The agenda for the trip was to just relax and spend some good time together - we played sports (Table tennis, Badminton, Billiards) together, took dips in the pool, created fun Boomerang videos with us diving in, went for a much-awaited spa retreat, and as planned, on getting back from the massage, Rohit walked into a room decorated for his birthday - full with balloons, flower petals, towel art and a cake - Ayaan had all day been looking forward to eating 'Rohit Mamu's cake' :D Ayaan blew the candles and helped his uncle cut the cake (and eat most of it too) I had also made a video montage of Rohit's pictures through the last quarter of a century, with 'Bittersweet' (a D's Kitchen original) playing in the background - sitting back, watching and rewatching the compilation with the folks was indeed heart-warming.
(In the pic - feature 2 other gifts - the new Chelsea jersey and the Ukulele) 
Birthday dinner was at Coorgenburg, where we enjoyed dinner over some fabulous local drinks - I especially enjoyed the Kodagu Coffee Martini. We called it a day, after playing a few rounds of cards and getting Ro to recollect what each of the 'AEIOU' (5 gifts for his 5 (square) birthday) in his gift series stands for ;)

One of the mornings, we, the trio, also braved ourselves for some adventure sports - adrenaline junkies, we strapped on our safety harnesses and were all set for the 12 hurdles. It was an enjoyable, memorable experience for sure, interspersed with a lot of laughter and large beads of sweat too ;) 
Soon enough, we were headed back to Bangalore. We enjoyed the countryside and indulged in roadside treats from time to time: sugarcane juice, tender coconut water, raw mangoes, ripe guavas with chilli powder, 'chaat' and such! The next 24 hours, were spent in a blur, catching up with some of my dear college friends and some extended family in Bangalore - namely Ayaan's aunt, uncles, grandaunts, granduncles, and two of my late grandma's sisters, his great-grandaunts. Nothing pleases the heart more than people with whom it seems like one's soul has a connection with, one that transcends time - so even if we scarcely meet, the smiles are genuine and the hugs, a tad bit longer. 

The focus of this blogpost however isn't the roadtrip and all, but the brother himself. 
Over the years, it seems like not only has he grown taller than I, but also probably more mature :D
We've moved from remote TV controller fights, to conspiring for parent's surprise gifts together, from hitting each other to hugging each other, from arguing who the parents' favourite is to both showering love on the newest little member of the family, from discussing about which pizza to order to making travel plans together, from flipping the coin over who gets the last piece of mom's chocolate cake to pretending like we don't want it so the other one can have it, from being not so chatty to being each other's sounding boards & confidantes - life has indeed even given me a close friend (with whom I share some genes too) and I couldn't be more grateful. While it has been heart-warming to see the 'uncle' side of him, to see him as a gentleman has made me prouder.

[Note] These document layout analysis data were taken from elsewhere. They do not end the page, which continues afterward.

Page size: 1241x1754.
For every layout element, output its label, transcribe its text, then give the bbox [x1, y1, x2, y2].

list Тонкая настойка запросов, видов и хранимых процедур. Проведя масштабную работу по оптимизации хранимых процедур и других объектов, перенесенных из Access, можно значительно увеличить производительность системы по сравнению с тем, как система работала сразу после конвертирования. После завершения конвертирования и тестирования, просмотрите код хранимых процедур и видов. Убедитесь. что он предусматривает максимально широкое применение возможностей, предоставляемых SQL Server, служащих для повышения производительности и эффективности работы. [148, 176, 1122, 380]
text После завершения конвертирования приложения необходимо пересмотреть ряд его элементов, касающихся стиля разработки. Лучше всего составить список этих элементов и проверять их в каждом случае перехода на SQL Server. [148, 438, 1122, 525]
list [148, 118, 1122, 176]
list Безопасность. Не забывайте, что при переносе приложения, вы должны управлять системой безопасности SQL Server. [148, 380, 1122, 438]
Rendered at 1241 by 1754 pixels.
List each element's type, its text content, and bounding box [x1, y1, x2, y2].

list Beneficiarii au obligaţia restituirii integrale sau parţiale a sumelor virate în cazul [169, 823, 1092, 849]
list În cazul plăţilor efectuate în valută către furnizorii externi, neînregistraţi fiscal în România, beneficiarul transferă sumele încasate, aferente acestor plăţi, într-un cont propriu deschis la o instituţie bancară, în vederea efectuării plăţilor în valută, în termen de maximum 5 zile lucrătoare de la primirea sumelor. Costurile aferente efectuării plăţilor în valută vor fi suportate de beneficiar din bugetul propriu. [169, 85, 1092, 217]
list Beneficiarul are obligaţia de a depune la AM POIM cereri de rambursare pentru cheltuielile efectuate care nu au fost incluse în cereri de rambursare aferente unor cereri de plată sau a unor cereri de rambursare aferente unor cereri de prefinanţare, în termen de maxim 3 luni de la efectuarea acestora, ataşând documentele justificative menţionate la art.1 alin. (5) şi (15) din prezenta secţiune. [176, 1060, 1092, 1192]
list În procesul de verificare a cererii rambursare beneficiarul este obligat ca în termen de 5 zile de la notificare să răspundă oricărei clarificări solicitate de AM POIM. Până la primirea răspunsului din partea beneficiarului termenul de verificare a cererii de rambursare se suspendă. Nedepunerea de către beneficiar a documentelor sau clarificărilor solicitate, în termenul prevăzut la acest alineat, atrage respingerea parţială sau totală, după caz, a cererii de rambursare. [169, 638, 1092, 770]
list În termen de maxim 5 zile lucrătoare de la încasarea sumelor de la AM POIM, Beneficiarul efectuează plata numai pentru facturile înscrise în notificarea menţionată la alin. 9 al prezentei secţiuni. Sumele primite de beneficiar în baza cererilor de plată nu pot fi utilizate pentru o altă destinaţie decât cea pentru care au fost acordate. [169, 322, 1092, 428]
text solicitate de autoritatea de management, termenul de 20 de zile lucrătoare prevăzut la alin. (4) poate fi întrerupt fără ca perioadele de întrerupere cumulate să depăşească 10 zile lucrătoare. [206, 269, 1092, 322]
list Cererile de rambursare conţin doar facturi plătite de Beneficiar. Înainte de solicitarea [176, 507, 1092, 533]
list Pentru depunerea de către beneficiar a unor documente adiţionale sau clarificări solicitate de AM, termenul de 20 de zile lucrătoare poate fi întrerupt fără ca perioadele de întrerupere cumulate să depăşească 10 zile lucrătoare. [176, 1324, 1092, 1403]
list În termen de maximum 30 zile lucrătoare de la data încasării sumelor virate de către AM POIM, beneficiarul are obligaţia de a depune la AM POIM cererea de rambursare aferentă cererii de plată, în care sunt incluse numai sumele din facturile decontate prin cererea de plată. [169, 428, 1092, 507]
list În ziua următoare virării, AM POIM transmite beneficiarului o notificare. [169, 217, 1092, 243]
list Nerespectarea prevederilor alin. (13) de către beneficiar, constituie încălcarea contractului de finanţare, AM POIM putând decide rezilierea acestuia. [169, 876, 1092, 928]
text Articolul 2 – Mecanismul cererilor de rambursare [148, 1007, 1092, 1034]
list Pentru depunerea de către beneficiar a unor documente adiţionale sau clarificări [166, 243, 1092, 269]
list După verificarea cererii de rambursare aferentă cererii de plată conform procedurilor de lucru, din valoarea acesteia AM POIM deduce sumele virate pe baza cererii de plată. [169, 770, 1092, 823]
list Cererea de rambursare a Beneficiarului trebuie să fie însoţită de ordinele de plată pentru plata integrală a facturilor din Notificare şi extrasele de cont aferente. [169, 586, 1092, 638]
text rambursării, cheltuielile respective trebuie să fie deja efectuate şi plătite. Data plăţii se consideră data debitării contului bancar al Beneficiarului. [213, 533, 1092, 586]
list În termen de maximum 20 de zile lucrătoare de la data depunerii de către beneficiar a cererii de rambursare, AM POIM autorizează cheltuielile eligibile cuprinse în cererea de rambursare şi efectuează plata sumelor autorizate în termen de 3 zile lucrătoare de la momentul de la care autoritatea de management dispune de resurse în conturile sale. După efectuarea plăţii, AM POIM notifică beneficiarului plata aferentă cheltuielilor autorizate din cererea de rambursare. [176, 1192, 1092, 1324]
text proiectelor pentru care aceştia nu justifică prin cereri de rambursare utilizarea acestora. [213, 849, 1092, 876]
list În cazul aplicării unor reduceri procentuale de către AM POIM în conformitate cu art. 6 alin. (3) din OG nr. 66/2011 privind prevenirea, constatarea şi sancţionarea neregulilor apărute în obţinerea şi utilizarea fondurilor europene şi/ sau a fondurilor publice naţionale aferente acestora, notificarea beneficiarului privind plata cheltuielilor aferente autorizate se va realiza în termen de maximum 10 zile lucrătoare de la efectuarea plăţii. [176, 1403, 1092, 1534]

He's a good, goofy friend and would go to great lengths to help his friends and they, for him. He has a kind, compassionate heart and one that knows to respect women and value them for who they are. It's no wonder then he's a favourite amongst the ladies;) and the fact that he's an amazing rockstar also wins him points obviously. He's been an asset to his company, till date and he'll continue to work right until it's time to fly off, to foreign lands to pursue higher studies. To see him grow such, makes a part of me, all emotional and teary-eyed, and the other part burst with joy and pride, beyond description by mere words. So, while the roadtrip was a celebration in a cross-section of time, it was in fact, to honour this wonderful soul, born one balmy March evening, who over the last 25 years has become a force to reckon with. Love you more than you'll ever know, bro. More power to you!